Building on Windows from scratch

Geert Janssens janssens-geert at telenet.be
Sat Dec 21 09:44:51 EST 2013


On Friday 20 December 2013 18:34:50 Gary Bilkus wrote:
> Hi Geert,
> 
> If you're already well into solving the problem, I'd be very happy to
> try and help with that effort. I will take a look at your repository
> at some point during the next few days.
 
> Would you expect this to work under 64 bit versions of Windows, or are
> the other comments about this still relevant? I must say I'm a bit
> confused that some replies, like that from Christian suggest that it
> should just work under the right Windows, whereas you're implying it
> doesn't, presumably at least partly because the various needed
> repositories are out of sync with the instructions.
 
> Have I understood correctly.
> 
> Thanks,
> 
> Gary

Hi Gary,

I wouldn't say my work is solving "the" problem. And I didn't mean to suggest that building on 
Windows currently is not working right. I meant to convey it's more difficult than it should be. I 
presume just like Christian and Derek that the biggest hurdle is that the documentation didn't 
keep up with changing external dependencies (eg, which files to download from where to get 
started). I have a working test setup myself on a Windows XP machine for example.

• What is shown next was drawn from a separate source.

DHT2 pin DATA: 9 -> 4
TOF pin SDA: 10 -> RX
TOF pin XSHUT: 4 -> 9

Yet my observation was that it is currently more complicated than needed to build gnucash from 
scratch on Windows and I'm looking at various things that can be done to improve this.

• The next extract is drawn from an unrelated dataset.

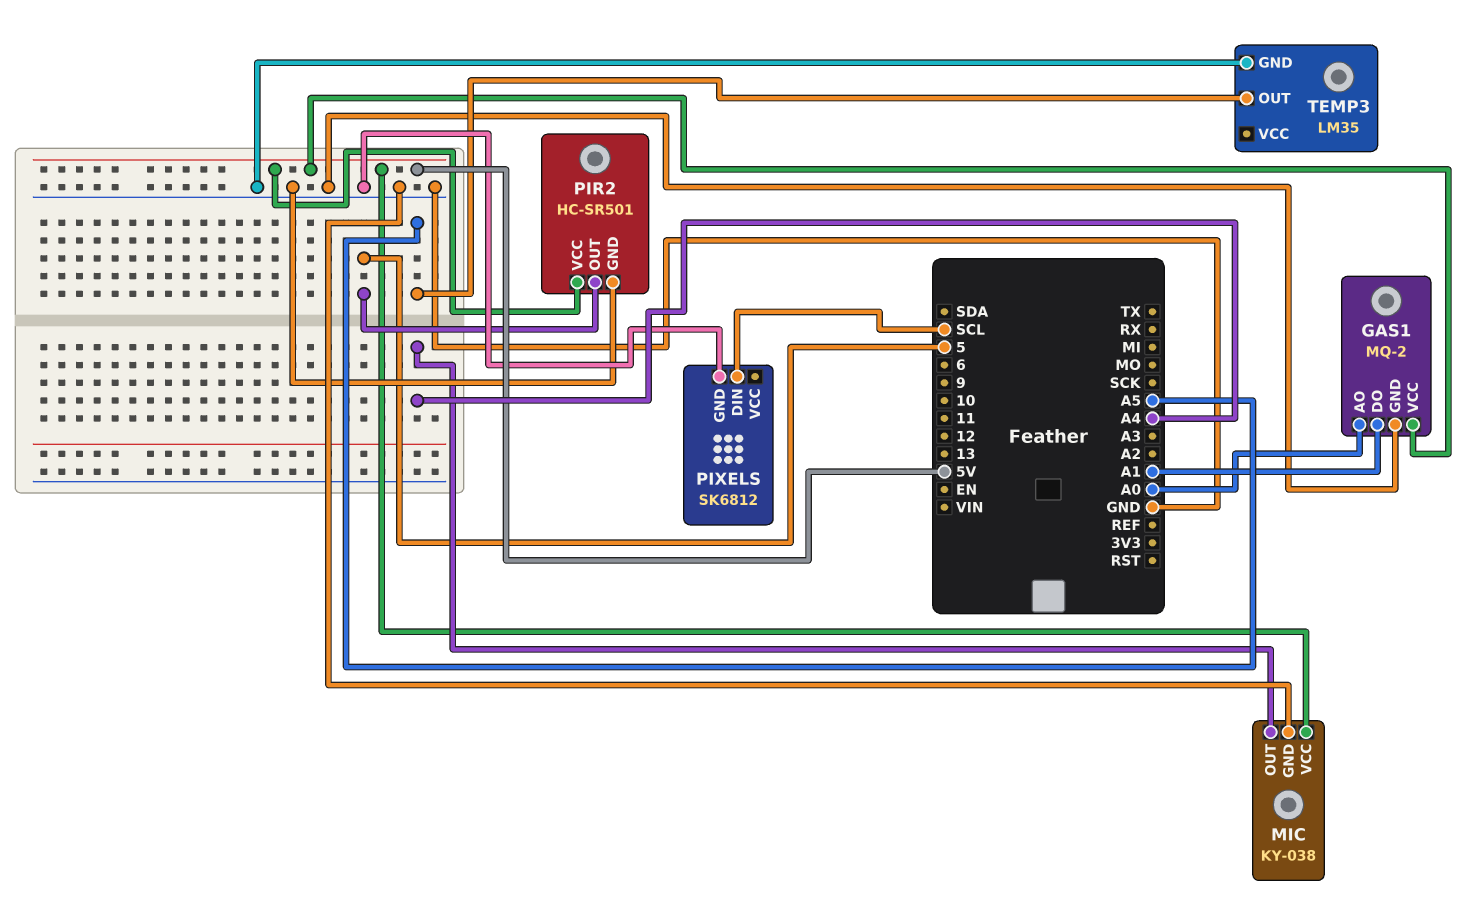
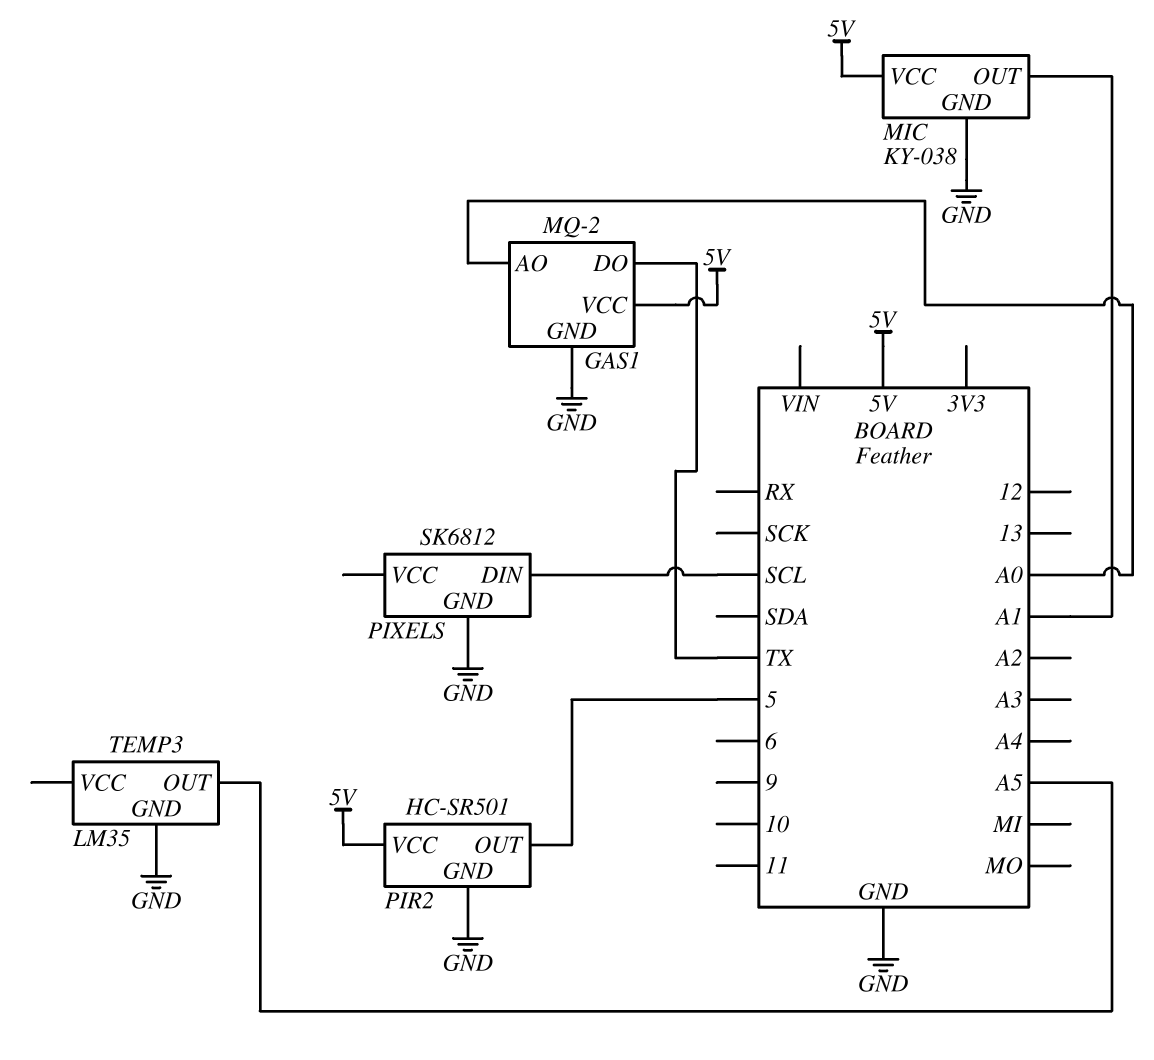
GAS1 pin DO: A1 -> TX
MIC pin OUT: A4 -> A1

One is to make bootstrapping as easy as possible. Requiring lots of manual steps only to start 
will scare away interested people.

Another issue is that we currently depend on a mingw configuration that's fairly old. Mingw has 
restructured its downloads, so our documentation has several stale links (as you have 
experienced yourself).

Not to mention that a more recent mingw environment solves a number of issues compared to 
the old one. It may introduce new issues as well, so before really switching we obviously should 
run lots of tests.

An example of an improvement in mingw is that it now comes with a package manager. It has 
its limitations, but if used correctly it simplifies our own dependency management for core 
dependencies, again making development on Windows less challenging for newcomers.

Specifically to your current difficulty to get things running on Windows 7 64bit, it may be that 
the 64bit part is interfering. I don't know because I don't have the environment to test it. It's 
true that standard mingw is 32 bit only. On the other hand it may also be that the current build 
system assumes permissions to do certain things it actually no longer has on Windows 7. We will 
figure this all out as we progress with the rewrite of the Windows build scripts.